In Deutschland ist diese Tendenz auch schon bei einigen, aber nicht bei allen sozialen Netzwerken zu beobachten, wie eine Analyse von Nielsen Online für die F.A.Z. ergeben hat. Relativ klar zeigt das Netzwerk Wer-kennt-wen.de die amerikanische Kombination aus steigender Reichweite, aber tendenziell fallender durchschnittlicher Verweildauer der Nutzer. Noch kann sich das junge Unternehmen den Rückgang leisten, denn mit 168 Minuten Verweildauer im Durchschnitt liegt Wer-kennt-wen.de weit vor SchülerVZ (111 Minuten), StudiVZ (100 Minuten), den Lokalisten (63 Minuten), Xing (42 Minuten) und MySpace (31 Minuten).

Ganz anders sieht es jedoch bei MySpace aus: Reichweite und Verweildauer scheinen ihren Zenit in Deutschland – ebenso wie in Amerika – überschritten zu haben. Zudem liegt die durchschnittliche Verweildauer auf den MySpace-Seiten deutlich unter dem deutschen Durchschnitt, weil MySpace viel weniger für die Kommunikation genutzt wird als die Konkurrenzseiten, haben die Messungen von Nielsen Online ergeben.

In Amerika ist die durchschnittliche Verweildauer auf MySpace im vergangenen Jahr ebenfalls kräftig von 230 auf 180 Minuten im Monat gefallen, haben Messungen des Marktforschungsunternehmen Comscore ergeben. Offenbar unterscheiden sich die Nutzungsgewohnheiten von MySpace in Amerika und Deutschland sehr deutlich.

Das gilt auch für die Geschäftsnetzwerke: Während LinkedIn in Amerika im Durchschnitt nur sieben Minuten je Monat von seinen Mitgliedern genutzt wird, ist die Aktivität auf Xing weit größer: 42 Minuten je Monat sind die deutschen Nutzer im Durchschnitt aktiv, hat Nielsen Online gemessen.

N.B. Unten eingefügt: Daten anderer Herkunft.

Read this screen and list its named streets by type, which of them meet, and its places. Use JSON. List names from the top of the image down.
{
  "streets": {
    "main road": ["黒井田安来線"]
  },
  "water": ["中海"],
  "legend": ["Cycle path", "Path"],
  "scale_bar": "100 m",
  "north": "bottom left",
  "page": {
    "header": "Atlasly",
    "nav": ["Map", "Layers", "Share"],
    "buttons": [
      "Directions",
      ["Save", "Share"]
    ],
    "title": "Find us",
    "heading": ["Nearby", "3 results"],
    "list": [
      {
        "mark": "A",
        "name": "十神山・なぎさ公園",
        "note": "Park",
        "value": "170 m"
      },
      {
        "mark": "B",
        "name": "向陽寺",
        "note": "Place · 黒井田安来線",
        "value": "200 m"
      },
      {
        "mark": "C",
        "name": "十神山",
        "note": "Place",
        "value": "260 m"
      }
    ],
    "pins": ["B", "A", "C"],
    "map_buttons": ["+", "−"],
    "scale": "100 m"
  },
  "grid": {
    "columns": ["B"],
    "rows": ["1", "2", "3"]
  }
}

Dabei zeigt sich bei den Lokalisten der gegenteilige Zusammenhang: Die Münchner Online-Gemeinschaft kann zwar ihre Reichweite seit einigen Monaten nicht mehr steigern, wohl aber die Verweildauer. Den Unternehmen kann es egal sein: Beide Entwicklungen garantieren Wachstum und Attraktivität in der Werbebranche.

Von der Kommunikationsfreude seiner Mitglieder profitieren auch StudiVZ und SchülerVZ. Im Durchschnitt verbringen die rund acht Millionen Mitglieder der beiden Netzwerke mehr als 100 Minuten jeden Monat auf den Seiten. Ein Rückgang der als „Stickiness“ bezeichneten Treue der Nutzer ist trotz des schnellen Wachstums bisher nicht zu erkennen.